Nine internal medicine doctors at Nanaimo Regional General Hospital stopped using the $174-million electronic health records system at the end of April in protest.
The internists join doctors in the emergency and intensive care units who went back to entering medication orders using pen and paper because of their concerns. They say some medication and test orders have disappeared, and some dosages have changed, endangering patients.
Island Health responded by asking other physicians to enter the internists’ handwritten orders into the system.
But that has to stop, said Island Health CEO Dr. Brendan Carr. The practice leads to a greater likelihood of error, miscommunication and liability issues.
“By adding another physician as an intermediary, it slows all of that down and then it creates other risks, because you have one physician trying to interpret what the intention of another doctor was,” Carr said.
It’s also too late for the internists to go back to pen and paper, he said.

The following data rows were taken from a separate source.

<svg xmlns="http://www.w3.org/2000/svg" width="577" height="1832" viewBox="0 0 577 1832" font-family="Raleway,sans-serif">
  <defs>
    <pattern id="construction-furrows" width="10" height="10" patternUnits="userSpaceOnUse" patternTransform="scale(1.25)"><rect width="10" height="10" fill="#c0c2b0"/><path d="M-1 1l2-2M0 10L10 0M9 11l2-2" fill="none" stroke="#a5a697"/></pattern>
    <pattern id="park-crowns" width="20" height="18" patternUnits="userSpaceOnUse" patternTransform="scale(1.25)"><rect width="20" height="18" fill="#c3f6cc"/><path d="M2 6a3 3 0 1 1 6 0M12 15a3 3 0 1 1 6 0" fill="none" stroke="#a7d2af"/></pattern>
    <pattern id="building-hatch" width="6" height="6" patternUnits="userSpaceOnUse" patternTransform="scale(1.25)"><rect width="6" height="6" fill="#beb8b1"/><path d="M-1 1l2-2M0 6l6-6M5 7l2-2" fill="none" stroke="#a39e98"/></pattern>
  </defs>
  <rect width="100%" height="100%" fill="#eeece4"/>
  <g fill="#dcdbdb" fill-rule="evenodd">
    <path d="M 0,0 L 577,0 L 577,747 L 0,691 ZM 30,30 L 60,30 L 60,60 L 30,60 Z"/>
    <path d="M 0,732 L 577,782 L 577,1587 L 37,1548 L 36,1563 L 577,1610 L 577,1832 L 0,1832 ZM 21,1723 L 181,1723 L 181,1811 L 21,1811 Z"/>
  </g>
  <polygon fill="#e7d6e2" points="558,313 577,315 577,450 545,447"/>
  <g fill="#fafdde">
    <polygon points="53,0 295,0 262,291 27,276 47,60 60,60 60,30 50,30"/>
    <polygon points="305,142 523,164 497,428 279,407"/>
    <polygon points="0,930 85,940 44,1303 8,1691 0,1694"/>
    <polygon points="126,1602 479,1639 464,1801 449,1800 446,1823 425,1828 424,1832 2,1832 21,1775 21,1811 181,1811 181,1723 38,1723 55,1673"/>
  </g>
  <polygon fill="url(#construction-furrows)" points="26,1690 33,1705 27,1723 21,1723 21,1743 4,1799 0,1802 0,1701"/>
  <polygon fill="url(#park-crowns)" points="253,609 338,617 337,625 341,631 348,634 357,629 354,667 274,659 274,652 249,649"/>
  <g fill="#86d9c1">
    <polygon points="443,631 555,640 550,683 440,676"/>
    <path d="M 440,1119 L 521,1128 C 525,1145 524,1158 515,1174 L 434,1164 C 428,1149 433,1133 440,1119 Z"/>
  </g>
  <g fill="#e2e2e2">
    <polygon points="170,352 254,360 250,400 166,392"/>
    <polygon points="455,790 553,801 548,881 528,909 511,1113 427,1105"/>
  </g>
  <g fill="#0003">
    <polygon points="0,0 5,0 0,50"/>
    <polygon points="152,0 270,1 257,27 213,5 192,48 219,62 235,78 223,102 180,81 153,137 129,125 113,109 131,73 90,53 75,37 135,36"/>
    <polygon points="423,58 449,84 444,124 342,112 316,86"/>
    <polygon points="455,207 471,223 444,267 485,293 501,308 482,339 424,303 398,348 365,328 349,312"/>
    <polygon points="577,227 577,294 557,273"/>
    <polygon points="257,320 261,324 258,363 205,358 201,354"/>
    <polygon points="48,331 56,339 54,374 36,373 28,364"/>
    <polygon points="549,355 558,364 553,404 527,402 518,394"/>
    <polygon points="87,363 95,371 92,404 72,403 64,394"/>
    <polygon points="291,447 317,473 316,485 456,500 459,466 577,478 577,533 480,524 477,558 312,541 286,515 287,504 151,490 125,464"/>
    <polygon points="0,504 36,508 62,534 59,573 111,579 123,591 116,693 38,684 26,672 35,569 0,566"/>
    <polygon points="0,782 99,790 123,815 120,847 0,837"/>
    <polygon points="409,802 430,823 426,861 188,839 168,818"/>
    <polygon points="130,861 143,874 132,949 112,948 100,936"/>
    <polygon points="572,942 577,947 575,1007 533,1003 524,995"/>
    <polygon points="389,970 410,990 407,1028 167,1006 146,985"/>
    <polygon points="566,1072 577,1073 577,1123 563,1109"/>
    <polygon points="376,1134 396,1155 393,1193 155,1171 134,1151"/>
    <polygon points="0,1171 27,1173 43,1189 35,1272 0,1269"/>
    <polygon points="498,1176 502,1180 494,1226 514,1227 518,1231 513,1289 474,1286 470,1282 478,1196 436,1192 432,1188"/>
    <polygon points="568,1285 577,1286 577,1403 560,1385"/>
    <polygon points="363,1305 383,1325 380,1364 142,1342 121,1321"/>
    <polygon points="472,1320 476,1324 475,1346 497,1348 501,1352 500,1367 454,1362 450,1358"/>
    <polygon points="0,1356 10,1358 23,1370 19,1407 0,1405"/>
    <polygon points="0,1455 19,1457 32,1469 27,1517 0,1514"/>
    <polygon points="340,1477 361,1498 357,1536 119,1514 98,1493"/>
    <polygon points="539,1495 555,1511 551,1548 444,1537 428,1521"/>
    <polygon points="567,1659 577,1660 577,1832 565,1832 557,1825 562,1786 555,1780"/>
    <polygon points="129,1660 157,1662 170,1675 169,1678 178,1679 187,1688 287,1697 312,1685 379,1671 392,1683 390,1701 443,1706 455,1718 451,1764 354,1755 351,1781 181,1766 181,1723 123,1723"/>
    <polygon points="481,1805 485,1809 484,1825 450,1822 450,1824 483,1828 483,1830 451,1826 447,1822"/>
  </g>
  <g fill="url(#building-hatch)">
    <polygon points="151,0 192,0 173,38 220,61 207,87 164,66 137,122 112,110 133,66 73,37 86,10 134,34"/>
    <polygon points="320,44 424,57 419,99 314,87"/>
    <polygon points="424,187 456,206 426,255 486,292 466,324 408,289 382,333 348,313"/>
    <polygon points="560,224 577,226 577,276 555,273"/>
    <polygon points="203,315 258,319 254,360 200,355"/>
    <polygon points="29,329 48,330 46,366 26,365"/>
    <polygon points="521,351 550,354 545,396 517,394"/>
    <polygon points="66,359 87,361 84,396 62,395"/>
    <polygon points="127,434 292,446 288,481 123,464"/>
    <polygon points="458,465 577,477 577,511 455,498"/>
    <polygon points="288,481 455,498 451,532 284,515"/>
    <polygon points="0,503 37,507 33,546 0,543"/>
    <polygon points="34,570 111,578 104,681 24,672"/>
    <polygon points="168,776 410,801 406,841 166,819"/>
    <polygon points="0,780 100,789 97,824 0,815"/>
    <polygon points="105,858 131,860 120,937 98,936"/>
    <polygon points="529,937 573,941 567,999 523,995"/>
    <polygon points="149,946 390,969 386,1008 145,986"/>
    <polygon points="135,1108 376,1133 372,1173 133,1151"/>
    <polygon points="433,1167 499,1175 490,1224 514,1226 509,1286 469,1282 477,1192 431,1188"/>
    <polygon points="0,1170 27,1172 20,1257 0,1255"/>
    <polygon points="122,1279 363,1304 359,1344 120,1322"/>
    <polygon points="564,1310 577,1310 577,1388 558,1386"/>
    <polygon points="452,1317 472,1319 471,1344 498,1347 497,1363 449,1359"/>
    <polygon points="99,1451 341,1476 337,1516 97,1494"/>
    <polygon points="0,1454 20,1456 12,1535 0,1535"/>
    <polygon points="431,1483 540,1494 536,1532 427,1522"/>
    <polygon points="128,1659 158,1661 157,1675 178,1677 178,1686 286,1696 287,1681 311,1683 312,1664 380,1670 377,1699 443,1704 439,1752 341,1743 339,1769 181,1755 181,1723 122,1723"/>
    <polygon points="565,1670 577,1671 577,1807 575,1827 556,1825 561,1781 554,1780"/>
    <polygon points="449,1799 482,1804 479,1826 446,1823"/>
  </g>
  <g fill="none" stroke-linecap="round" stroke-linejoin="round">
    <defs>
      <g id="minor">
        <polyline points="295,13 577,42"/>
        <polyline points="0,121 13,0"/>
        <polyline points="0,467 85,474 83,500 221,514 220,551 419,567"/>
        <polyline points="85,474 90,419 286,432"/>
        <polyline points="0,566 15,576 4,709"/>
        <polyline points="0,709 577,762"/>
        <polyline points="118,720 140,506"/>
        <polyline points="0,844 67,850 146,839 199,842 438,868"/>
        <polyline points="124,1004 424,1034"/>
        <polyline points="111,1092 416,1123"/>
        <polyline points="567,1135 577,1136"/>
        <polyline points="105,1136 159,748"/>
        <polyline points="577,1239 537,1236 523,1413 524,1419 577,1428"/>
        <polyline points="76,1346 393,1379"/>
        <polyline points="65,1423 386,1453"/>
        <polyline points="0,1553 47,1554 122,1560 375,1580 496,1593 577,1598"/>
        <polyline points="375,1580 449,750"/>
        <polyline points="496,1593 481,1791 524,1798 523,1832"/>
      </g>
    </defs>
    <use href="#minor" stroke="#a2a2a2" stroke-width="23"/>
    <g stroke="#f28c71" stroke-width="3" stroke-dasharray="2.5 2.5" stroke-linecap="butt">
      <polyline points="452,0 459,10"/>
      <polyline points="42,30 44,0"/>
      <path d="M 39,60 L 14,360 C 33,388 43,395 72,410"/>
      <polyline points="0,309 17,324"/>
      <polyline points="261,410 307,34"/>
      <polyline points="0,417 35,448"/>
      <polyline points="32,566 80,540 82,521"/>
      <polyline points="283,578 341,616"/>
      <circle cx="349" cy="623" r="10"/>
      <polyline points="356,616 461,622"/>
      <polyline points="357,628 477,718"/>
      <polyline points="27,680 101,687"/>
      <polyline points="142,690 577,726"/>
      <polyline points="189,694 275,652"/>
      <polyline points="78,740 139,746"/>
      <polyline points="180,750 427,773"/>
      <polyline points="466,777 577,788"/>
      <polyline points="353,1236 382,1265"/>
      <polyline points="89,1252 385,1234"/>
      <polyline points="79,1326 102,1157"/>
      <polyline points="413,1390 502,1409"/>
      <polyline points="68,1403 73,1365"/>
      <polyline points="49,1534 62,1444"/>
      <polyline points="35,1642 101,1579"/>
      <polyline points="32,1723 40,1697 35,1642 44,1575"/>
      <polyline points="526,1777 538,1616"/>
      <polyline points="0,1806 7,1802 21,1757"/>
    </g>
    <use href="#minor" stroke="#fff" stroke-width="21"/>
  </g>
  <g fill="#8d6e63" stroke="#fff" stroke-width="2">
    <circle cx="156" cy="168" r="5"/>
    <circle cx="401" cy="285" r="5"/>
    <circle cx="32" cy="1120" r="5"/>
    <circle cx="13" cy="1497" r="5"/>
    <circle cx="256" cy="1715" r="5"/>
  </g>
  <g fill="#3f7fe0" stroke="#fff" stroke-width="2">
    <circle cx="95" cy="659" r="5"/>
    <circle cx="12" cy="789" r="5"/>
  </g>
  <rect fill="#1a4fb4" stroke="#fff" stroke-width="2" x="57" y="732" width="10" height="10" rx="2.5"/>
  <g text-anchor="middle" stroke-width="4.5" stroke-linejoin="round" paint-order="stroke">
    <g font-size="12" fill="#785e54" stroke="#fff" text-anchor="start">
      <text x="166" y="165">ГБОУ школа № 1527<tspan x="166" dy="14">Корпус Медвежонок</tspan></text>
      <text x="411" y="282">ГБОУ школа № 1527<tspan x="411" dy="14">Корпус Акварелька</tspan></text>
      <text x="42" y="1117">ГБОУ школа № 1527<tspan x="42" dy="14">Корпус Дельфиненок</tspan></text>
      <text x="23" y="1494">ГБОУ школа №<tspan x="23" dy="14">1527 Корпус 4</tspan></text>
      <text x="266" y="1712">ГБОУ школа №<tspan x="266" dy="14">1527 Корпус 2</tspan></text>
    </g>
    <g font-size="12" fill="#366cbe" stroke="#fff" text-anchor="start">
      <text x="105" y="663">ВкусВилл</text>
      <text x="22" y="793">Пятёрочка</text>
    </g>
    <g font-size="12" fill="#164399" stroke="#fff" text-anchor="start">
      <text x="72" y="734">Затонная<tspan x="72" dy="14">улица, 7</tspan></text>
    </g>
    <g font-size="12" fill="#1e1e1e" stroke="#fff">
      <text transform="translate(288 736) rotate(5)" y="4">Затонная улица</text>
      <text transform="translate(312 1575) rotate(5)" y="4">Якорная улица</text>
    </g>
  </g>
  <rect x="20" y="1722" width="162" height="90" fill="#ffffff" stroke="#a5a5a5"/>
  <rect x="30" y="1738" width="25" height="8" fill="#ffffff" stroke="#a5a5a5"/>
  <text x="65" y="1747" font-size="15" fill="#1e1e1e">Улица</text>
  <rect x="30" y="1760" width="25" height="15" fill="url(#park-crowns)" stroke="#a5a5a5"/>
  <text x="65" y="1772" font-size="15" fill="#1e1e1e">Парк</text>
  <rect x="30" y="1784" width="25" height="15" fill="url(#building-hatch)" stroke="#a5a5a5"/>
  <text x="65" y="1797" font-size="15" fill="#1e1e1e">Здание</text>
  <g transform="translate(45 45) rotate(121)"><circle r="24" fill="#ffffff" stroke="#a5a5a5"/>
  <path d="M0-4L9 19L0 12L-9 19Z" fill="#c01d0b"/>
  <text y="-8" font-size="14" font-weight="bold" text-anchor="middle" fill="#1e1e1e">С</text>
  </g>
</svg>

The emergency and intensive- care units are able to do it because those departments never fully transitioned to electronic health records, but that’s not the case for internal medicine, Carr said.
“We don’t have the systems in place to deal with paper orders anymore,” he said.
Dr. David Forrest, one of the internists who stopped using the system, said Island Health’s decision to stop accepting paper orders puts him and the other doctors in a difficult situation.
“It has the effect of barring me from practising — suspending my ability to practise without actually suspending me,” said Forrest, who is president of the Nanaimo Medical Staff Association.
“That left me in a situation of having to essentially transfer care of my patients to somebody else. Which was an issue because, in my view, from an ethical standpoint, I’m concerned about putting my patients in the middle of all of this.”
Forrest said the protesting internists wanted to try to get the health authority to suspend use of the system so it could be redesigned.
“But the other value, frankly, of having the orders on paper is that it provides a permanent, continuous visible record of the orders, as intended by the physician,” Forrest said.
Carr said Island Health wants to address the core of the problem, which isn’t the electronic system itself, but the way it reduces communication between staff. Errors occur not because the computer makes orders disappear, he said, but when another medical professional down the line adjusts orders without communicating directly with the doctor who entered them.
In the past, there were more phone calls between physicians and other medical staff who might adjust an order when they become aware of patient sensitivities to certain medications, for example, Carr said.
“We should be working together to develop a system that can monitor the downstream effects, identify potential weaknesses and intervene to make it better,” he said.